_Problem_. Please return the records below exactly as they appear, leaving every picture out.

[[ Given entries open ]]

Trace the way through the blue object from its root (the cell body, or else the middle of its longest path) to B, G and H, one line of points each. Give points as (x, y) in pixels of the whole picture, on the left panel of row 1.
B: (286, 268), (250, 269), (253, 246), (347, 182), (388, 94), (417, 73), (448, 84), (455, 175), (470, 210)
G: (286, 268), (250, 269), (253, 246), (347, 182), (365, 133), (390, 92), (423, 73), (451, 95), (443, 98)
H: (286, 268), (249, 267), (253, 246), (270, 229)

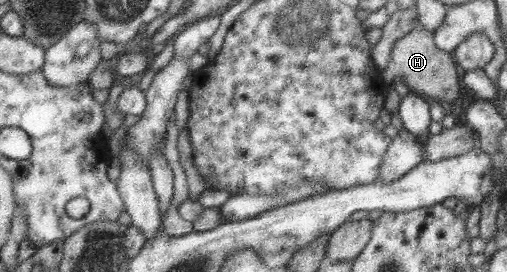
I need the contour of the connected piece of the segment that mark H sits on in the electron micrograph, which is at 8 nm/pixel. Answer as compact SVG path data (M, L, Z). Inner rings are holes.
M419 24L408 31L402 38L398 38L392 44L390 58L381 70L383 82L390 86L394 83L403 82L406 90L420 94L428 101L446 101L454 104L458 103L458 64L450 58L448 53L444 53L434 45L433 32L422 28Z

[[ Given entries closed ]]

_Exercise answer_.
Trace the way through the blue object from its root (the cell body, or else the middle of its longest path) to B, G and H, one line of points each. Give points as (x, y) in pixels of the whole picture, on the left panel of row 1.
B: (286, 268), (250, 269), (253, 246), (347, 182), (388, 94), (417, 73), (448, 84), (455, 175), (470, 210)
G: (286, 268), (250, 269), (253, 246), (347, 182), (365, 133), (390, 92), (423, 73), (451, 95), (443, 98)
H: (286, 268), (249, 267), (253, 246), (270, 229)

I need the contour of the connected piece of the segment that mark H sits on in the electron micrograph, which is at 8 nm/pixel. Answer as compact SVG path data (M, L, Z). Inner rings are holes.
M419 24L408 31L402 38L398 38L392 44L390 58L381 70L383 82L390 86L394 83L403 82L406 90L420 94L428 101L446 101L454 104L458 103L458 64L450 58L448 53L444 53L434 45L433 32L422 28Z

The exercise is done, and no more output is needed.